Harianjogja.com, JOGJA--Pakar ekonomi Profesor Edy Suandi Hamid menyatakan, tingginya angka ketimpangan ekonomi atau rasio gini di Jogja masih bisa diredam.
Promosi Kisah Perempuan Hebat Agen BRILink Dorong Literasi Keuangan di Medan
Seperti diketahui angka kemiskinan di Bumi Mataram pada September 2017 sebesar 12,36%. Sedangkan rasio gininya tercatat 0,440 atau yang tertinggi se-Indonesia.
Edy Suandi Hamid menyatakan angka-angka yang dirilis oleh Badan Pusat Statistik (BPS) tetap harus menjadi acuan bagi seluruh pihak untuk mencari solusi terbaik.
Menurutnya dampak dari tingginya ketimpangan dan angka kemiskinan cukup bisa diredam. Sebab, masyarakat masih memiliki rasa gotong royong yang tinggi, kekeluargaan yang erat dan sikap suka membantu satu sama lain, sehingga kemungkinan besar tidak akan menimbulkan konflik sosial. "Budaya di DIY mampu meminimalisir dampak sosialnya," ucapnya di Kompleks Kepatihan, Jumat (5/1/2018).
Ia juga menyatakan tingginya kemiskinan dan gini ratio tidak perlu membuat masyarakat panik dan resah, karena selain punya budaya yang bisa dijadikan benteng, perhitungan yang dilakukan BPS, menurut Edy kurang komprehensif.

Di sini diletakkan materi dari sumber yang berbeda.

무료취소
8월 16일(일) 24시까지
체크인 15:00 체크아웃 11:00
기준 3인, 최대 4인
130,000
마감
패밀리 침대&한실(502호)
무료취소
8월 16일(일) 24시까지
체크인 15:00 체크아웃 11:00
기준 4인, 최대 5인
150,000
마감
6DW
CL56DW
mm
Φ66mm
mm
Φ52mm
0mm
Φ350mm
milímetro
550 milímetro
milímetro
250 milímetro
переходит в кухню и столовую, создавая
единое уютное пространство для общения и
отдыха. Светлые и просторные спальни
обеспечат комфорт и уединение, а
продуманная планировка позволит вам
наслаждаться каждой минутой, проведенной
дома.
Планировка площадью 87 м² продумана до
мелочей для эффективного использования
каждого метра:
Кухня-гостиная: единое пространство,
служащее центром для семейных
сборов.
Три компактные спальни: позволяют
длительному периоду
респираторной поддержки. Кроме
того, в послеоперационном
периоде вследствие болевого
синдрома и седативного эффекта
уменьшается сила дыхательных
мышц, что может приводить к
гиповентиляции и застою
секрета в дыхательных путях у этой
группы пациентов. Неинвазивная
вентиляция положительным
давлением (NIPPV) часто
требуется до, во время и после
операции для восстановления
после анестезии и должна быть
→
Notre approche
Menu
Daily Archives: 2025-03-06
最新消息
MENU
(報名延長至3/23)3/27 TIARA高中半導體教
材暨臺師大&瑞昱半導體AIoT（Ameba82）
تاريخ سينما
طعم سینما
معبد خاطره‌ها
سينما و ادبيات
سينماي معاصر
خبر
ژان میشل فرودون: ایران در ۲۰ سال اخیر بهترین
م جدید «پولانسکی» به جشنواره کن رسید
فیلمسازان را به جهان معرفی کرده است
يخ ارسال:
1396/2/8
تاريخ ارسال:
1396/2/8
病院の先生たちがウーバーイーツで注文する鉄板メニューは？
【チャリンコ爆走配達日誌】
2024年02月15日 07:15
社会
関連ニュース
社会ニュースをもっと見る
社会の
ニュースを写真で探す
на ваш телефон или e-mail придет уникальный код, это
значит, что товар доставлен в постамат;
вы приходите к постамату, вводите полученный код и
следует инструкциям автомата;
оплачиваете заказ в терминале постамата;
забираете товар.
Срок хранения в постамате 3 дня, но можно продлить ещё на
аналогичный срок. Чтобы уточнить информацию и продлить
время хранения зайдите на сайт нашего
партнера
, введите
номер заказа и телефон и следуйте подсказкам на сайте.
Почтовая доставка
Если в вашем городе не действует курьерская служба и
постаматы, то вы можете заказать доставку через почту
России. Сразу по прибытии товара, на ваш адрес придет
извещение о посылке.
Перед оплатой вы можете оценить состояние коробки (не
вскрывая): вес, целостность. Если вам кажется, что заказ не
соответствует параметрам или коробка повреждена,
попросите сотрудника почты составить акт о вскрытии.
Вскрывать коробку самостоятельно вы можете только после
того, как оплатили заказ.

Namun meskipun demikian, ia menyatakan angka dari BPS tetap perlu dijadikan acuan oleh semua pihak, guna mencari solusi paling mantap.
Anggota Parampara Praja DIY ini mengungkapkan, gini ratio yang tinggi muncul karena adanya kelompok masyarakat yang pertumbuhan ekonominya relatif cepat dan di sisi lain ada kelompok masyarakat yang ekonominya bertumbuh lebih lamban.
Selain itu juga disebabkan karena adanya ketimpangan wilayah. Menurut Edy, Kota Jogja dan Sleman tumbuh dengan cepat, sementara Gunungkidul dan Kulonprogo tidak demikian.
Karena itulah wilayah yang selama ini menjadi kantong kemiskinan harus mendapat perhatian lebih. Kemiskinan di Kulonprogo, imbuhnya, bisa diatasi dengan adanya New Yogyakarta Internasional Airport (NYIA).
Namun dengan catatan, masyarakat kecil dilibatkan dalam operasional NYIA. Sedangkan untuk Gunungkidul, ucapnya, sektor pariwisata bisa dioptimalkan.